The company now has about 130 employees and is still hiring, Turner said. The company has been in an aggressive expansion mode for more than two years.

“I think if you look at the job boards, there are still quite a few positions posted for us,” he said. “We want to hire good, talented people and we continue to interview and bring on people that we think can make us successful.”

In recent years, the company has upset Indiana's nursing-home industry with its aggressive push to open new facilities near established nursing homes.

Existing operators of long-term-care facilities have pushed back hard against Mainstreet’s building and nearly persuaded the Legislature to halt all new construction of long-term-care facilities in 2014.

Turner’s father, Eric Turner, later resigned his seat in the Indiana House of Representatives after privately lobbying against a bill calling for the nursing home construction moratorium that might have cost Mainstreet millions of dollars in revenue. Eric Turner had earned nearly $8 million in the nursing homes in the previous two years, and had millions more on the line. Eric Turner was 50-percent owner of Mainstreet Capital Partners, which owns nearly 76.5 percent of Mainstreet Property Group.
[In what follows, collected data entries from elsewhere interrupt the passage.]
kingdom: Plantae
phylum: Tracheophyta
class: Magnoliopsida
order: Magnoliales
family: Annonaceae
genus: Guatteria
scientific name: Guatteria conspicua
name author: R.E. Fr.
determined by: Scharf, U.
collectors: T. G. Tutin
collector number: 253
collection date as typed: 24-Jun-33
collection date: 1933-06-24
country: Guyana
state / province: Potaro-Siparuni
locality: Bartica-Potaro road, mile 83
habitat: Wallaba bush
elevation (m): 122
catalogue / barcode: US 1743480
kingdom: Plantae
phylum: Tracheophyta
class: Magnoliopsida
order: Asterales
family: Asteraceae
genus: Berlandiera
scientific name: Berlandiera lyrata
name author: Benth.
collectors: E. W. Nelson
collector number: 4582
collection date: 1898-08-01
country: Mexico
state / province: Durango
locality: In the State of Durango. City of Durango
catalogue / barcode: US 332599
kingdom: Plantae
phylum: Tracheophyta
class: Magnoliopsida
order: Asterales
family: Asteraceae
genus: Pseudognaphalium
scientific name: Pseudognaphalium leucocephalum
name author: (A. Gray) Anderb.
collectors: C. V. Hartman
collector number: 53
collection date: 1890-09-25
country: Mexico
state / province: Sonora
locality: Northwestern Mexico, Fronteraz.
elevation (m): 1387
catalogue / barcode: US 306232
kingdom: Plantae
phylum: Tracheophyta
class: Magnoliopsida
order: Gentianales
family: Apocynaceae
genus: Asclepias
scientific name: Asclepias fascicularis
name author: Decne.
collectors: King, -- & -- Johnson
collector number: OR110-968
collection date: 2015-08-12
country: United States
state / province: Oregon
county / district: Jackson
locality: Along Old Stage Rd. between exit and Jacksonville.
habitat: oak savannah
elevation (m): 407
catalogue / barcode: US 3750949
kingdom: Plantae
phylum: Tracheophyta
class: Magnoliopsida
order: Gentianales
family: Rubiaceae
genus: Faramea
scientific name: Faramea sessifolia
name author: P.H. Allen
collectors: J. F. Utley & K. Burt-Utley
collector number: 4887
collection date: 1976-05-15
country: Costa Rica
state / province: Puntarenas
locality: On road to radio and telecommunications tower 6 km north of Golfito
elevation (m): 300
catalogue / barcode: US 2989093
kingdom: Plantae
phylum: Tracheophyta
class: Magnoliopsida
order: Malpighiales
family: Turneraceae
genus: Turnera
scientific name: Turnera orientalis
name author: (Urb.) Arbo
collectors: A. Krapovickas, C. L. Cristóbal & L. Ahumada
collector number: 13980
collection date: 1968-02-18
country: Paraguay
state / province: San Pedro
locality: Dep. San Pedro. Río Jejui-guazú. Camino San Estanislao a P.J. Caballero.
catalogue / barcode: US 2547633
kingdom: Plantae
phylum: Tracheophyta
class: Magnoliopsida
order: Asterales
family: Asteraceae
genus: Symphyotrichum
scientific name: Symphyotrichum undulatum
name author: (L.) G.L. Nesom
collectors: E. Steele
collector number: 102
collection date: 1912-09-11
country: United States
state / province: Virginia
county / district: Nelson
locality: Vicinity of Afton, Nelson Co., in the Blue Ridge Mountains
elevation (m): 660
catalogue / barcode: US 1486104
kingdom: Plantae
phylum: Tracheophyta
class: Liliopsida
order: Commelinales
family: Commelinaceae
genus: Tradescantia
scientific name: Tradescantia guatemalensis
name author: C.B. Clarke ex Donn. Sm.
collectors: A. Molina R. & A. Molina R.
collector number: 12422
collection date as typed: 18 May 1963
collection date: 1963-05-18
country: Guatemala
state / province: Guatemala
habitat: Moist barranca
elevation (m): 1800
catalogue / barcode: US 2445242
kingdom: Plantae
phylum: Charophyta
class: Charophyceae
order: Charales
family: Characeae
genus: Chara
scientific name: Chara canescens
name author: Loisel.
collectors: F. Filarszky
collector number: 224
Last year, the Legislature finally passed a three-year moratorium on construction of most new nursing homes around Indiana. Supporters said the moratorium was needed because Indiana has thousands of unused nursing home beds.

Mainstreet has built dozens of facilities in numerous states. The company expects to ring up revenue of more than $400 million this year, up from about $66 million in 2013, Turner said.

Mainstreet is in the process of completing a $302.5 million reverse takeover of a Canadian long-term care company, Kingsway Arms Retirement Inc., that will give it a publicly traded investment firm to help finance its development projects.

The deal would put Turner and his management team in charge of Kingsway, which would change its name to Mainstreet Health Investments.